With everything that has happened in China and the lingering impact of fluctuating oil prices, investors may look to real estate to hedge their bets against uncertainty -- and for good reason, as few investment vehicles can compete with real estate amid volatility.
As a result, real estate and real estate investment trusts should become see an influx of investor capital.
Certain cities, however, have positioned themselves better than others to take full advantage of the extra investor attention. In fact, there are five metropolitan areas that investors should watch this year.
They are Boston; New Orleans; Providence, R.I.; San Diego; and Sacramento, Calif.
Each of these cities has demonstrated an increased propensity for growth in more areas than one. Household formation, job sector health and low unemployment are all trending in a positive direction.
Of particular importance, however, is the growing demand to own a home in these cities, as evidenced by how fast properties are selling. On average, homes in these cities are selling 16 days faster than the national average.
Meanwhile, stocks, for the most part, have fallen short of meeting the lofty expectations set by investors when they closed the books on 2015. In January, however, disappointment turned into panic, and the market that month certainly tested the resolve of investors around the country.
The S&P 500's lost more than 5% for the first four weeks of the New Year, while the Dow Jones Industrial Average and the Nasdaq Composite declined 5.5% and 8%, respectively, during the same period.

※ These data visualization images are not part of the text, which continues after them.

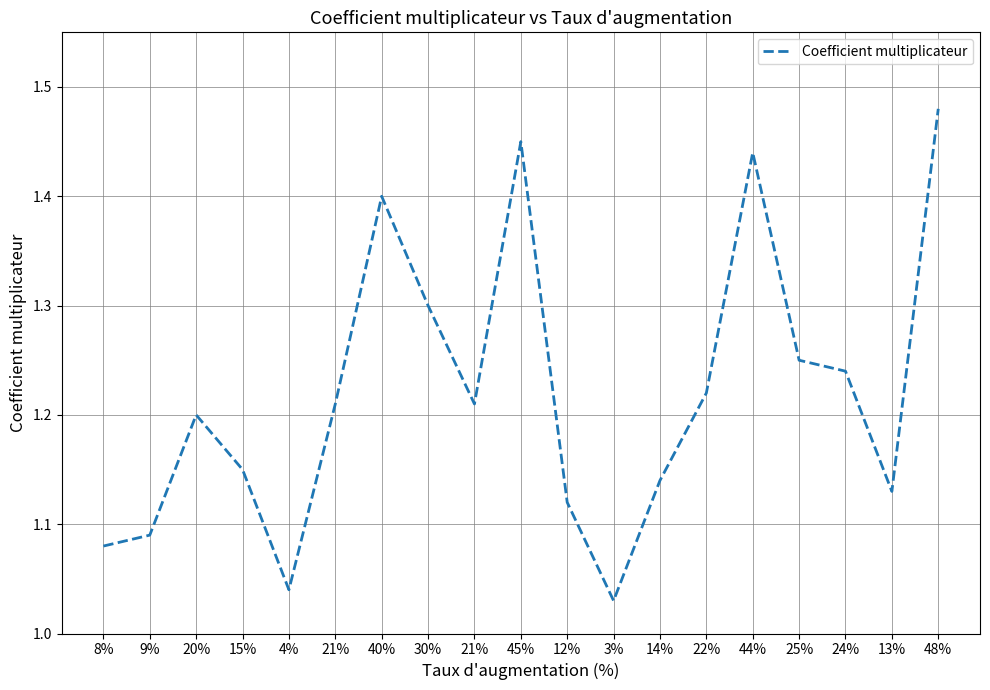

Is it true that the value at 4% is 1.0?

True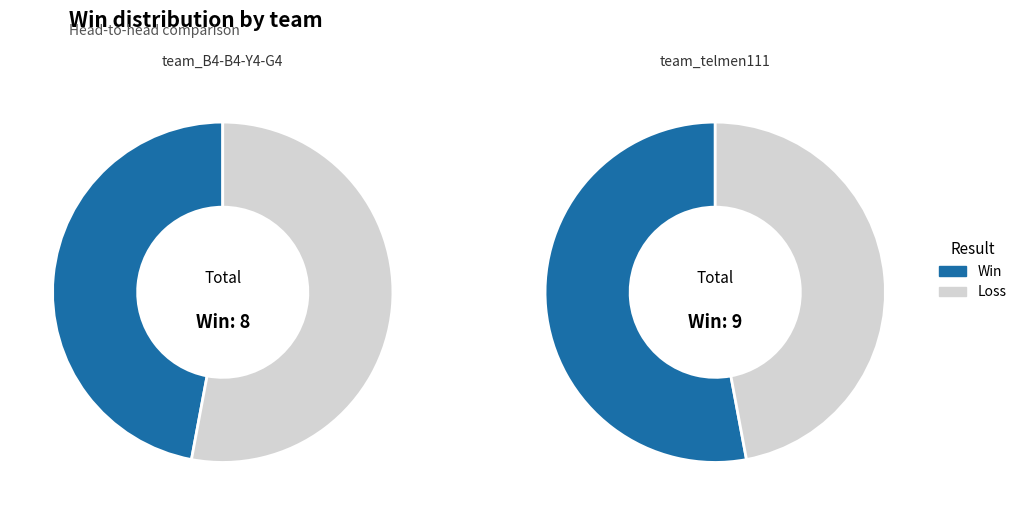

Do team_telmen111 and team_B4-B4-Y4-G4 together represent more than half of the pie?

Yes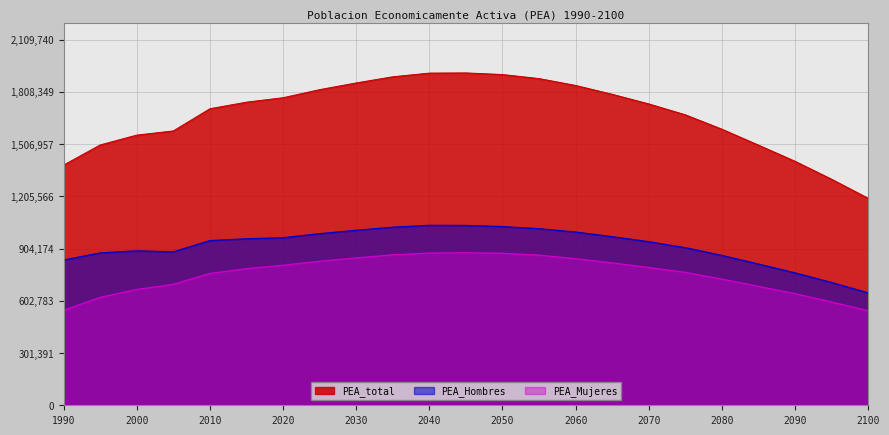

The PEA_Mujeres series shows 502046.3 at 2050. True or false?

False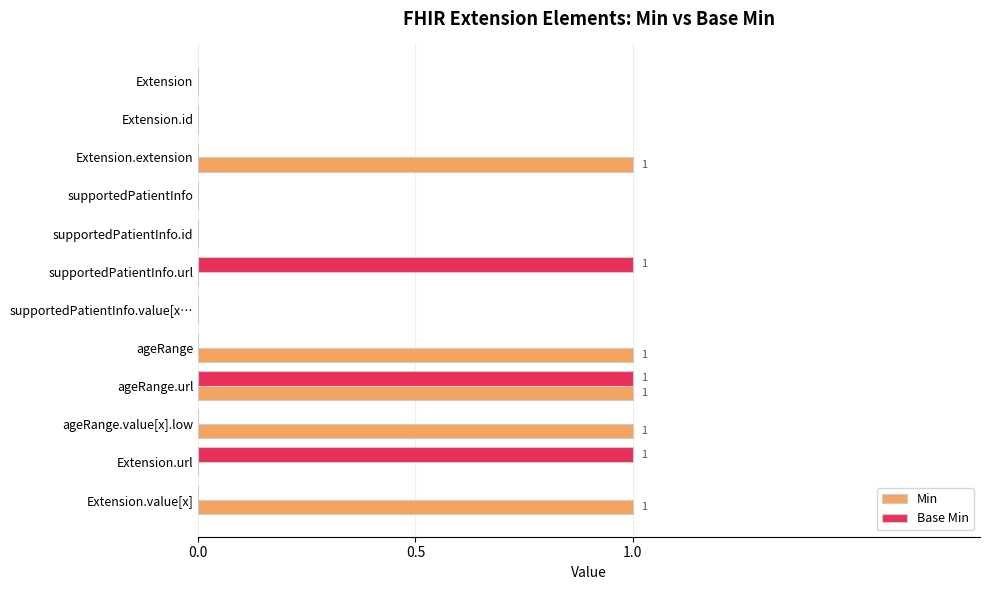

Which series changed the most between Extension.id and Extension.extension?

Min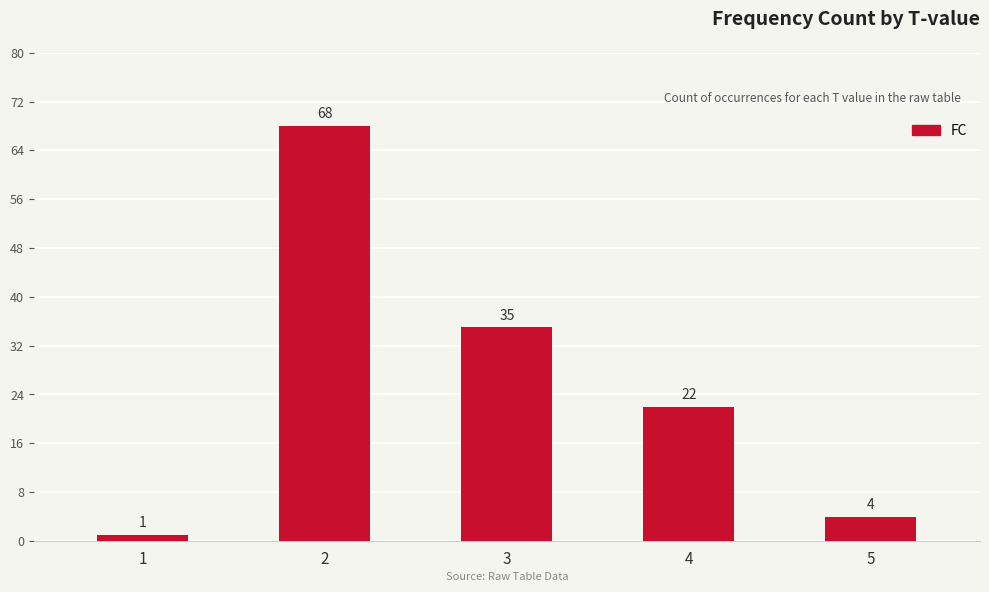

List the labels in order of value, smallest first.

1, 5, 4, 3, 2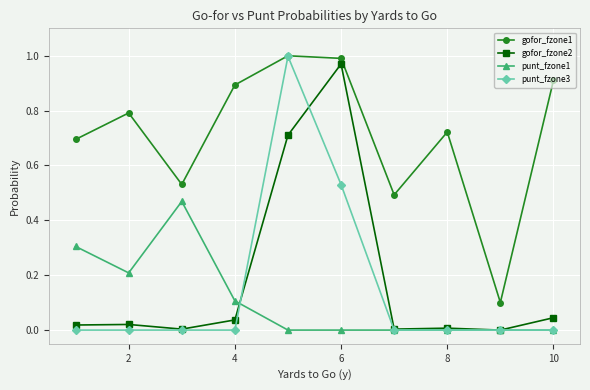

What are all the series names shown in the legend?

gofor_fzone1, gofor_fzone2, punt_fzone1, punt_fzone3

Consequently, the performance of the stock market typically coincides with lower interest rates, a fundamental indicator that traditionally favors real estate investors. Let's just say it isn't a coincidence that the real estate sector is in a better position than the stock market at the moment.
Any time money becomes relatively cheap to borrow, investment opportunities become that much more attractive. To that point, nothing offers investors more purchasing power than "cheap" money.
I fully expect the historically low rates to continue to promote healthy activity within the housing sector. At the very least, more investors will take advantage of the rates to diversify their portfolios with real estate assets.